The domestic workers’ union federation FETRADOMOV in Nicaragua is lobbying the government and holding member trainings around the convention along with its affiliate, SITRADOTRANS, a union of transgender domestic workers that has helped elevate the specific vulnerabilities to gender-based violence and harassment faced by transgender and gender non-conforming workers in the informal economy.

Documenting GBV to Support Ratification of Convention 190

Gender-based violence at work, garment factories, Indonesia, Solidarity CenterIn Indonesia, where a recent report found 71 percent of 75 women workers said they had been subjected to gender-based violence at work, unions are building on their education and awareness raising about gender-based violence at work to advocate for ratification of C190.

The National Union of Workers (SPN), which partnered with some 50 organizations and unions in a nationwide campaign seeking government support for ILO adoption of the convention in 2017 and 2019, has shifted its energy to campaigning for ratification, says Izzah Inzamliyah, Solidarity Center program officer in Indonesia.

In May 2019, women trade union leaders in Indonesia and Cambodia released reports documenting sexual harassment, including sexual violence and verbal abuse based on gender as well as other forms of GVBH against women in garment factories. The women led the studies and wrote the reports after taking part in awareness-raising and information-sharing workshops hosted by the Solidarity Center. They will use the information and recommendations to educate lawmakers and others about the need to adopt laws and policies to prevent and address gender-based violence and harassment at work, including C190 ratification.

Union women leaders and their allies around the world who have launched campaigns advocating for ratification of Convention 190 recognize it offers the best opportunity for changing structural systems that feed sexual harassment and other forms of gender-based violence in the world of work.

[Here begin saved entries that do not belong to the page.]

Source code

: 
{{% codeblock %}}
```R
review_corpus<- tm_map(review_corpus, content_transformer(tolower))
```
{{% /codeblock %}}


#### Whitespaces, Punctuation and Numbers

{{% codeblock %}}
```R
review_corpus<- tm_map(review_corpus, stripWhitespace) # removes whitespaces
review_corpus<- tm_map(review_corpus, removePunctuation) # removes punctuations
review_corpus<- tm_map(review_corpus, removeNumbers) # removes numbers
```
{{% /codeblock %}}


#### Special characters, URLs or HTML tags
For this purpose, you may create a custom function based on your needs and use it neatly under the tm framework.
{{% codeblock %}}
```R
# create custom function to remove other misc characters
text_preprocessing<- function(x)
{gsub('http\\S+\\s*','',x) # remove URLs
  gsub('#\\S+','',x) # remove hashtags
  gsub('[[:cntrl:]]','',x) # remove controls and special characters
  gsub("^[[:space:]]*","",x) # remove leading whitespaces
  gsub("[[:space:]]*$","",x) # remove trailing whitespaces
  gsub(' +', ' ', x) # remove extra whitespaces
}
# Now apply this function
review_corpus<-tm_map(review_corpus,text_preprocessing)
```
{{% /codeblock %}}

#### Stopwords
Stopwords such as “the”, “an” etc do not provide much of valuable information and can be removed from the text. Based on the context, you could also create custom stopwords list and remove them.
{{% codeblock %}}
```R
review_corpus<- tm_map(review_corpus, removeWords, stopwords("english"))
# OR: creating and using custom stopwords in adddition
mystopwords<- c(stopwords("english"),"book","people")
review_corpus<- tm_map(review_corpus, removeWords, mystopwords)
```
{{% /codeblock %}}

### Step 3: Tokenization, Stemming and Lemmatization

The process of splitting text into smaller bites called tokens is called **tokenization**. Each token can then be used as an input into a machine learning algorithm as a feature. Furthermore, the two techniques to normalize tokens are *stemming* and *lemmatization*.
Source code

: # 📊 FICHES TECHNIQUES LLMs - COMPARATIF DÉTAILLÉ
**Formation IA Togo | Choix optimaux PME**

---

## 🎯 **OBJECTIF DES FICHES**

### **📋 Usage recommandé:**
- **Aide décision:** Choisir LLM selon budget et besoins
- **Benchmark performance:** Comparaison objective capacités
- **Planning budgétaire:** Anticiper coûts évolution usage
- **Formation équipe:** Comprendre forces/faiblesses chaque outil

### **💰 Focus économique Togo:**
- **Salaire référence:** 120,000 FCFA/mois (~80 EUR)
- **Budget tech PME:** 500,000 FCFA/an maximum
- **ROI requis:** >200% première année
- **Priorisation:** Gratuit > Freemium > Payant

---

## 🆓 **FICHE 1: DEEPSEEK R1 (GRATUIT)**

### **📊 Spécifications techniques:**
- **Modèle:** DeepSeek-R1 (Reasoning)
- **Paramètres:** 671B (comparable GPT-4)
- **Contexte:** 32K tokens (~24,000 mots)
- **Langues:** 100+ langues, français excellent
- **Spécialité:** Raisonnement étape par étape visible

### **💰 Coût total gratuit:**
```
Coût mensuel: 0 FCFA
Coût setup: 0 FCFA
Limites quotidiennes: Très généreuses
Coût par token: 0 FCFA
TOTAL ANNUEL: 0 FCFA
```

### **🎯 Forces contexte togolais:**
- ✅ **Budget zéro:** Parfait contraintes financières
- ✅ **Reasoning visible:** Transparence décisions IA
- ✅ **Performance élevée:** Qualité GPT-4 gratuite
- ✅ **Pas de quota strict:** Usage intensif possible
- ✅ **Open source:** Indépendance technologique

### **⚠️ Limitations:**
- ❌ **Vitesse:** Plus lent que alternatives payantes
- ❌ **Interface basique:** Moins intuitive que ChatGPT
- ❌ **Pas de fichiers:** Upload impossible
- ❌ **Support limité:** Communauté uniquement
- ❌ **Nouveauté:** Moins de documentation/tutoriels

Says Rose Omamo, general secretary of the Amalgamated Union of Kenya Metal Workers who was a key worker representative throughout discussions on the convention:

“Gender-based violence is a disease that cannot be treated without an international standard that sets rules and regulations for making sure countries can adopt laws on gender-based violence in the world of work.”

The Relentless Campaign to Establish C190

At the end of two weeks of intense negotiations at the June 2019 ILC, an overwhelming majority of employer, government and worker representatives from around the world approved adoption of ILO Convention 190, the first binding global convention to prevent and address violence and harassment, including gender-based violence and harassment, at work.

With Solidarity Center support, trade union women leaders from Brazil, Cambodia, Georgia, Guatemala, Honduras, Indonesia, Kenya, Mexico, Morocco, Nicaragua, Nigeria, Palestine, South Africa, Swaziland, Tunisia and Zimbabwe participated in the ILC. Several took lead roles in the negotiations as part of the workers’ group to ensure the experiences of women workers remained central to the negotiations, along with the need for gender-specific, structural responses to address the impact of violence and harassment.

The adoption of Convention 190 culminated a decade of tireless leadership and advocacy by women trade union leaders around the world who raised awareness about the scope and incidences of gender-based violence and harassment at work and its impact as one of the most prevalent and oppressive forms of abuse.

Through cross-movement coalition building with anti-gender-based violence organizations and participatory research on the experiences of women workers in diverse workplaces, women union activists led the successful campaign that incorporated their experiences in developing definitions of key terms, such as gender-based violence and harassment, and ensuring that the convention covers all workers and the entire world of work, including informal workers, the majority of whom are women.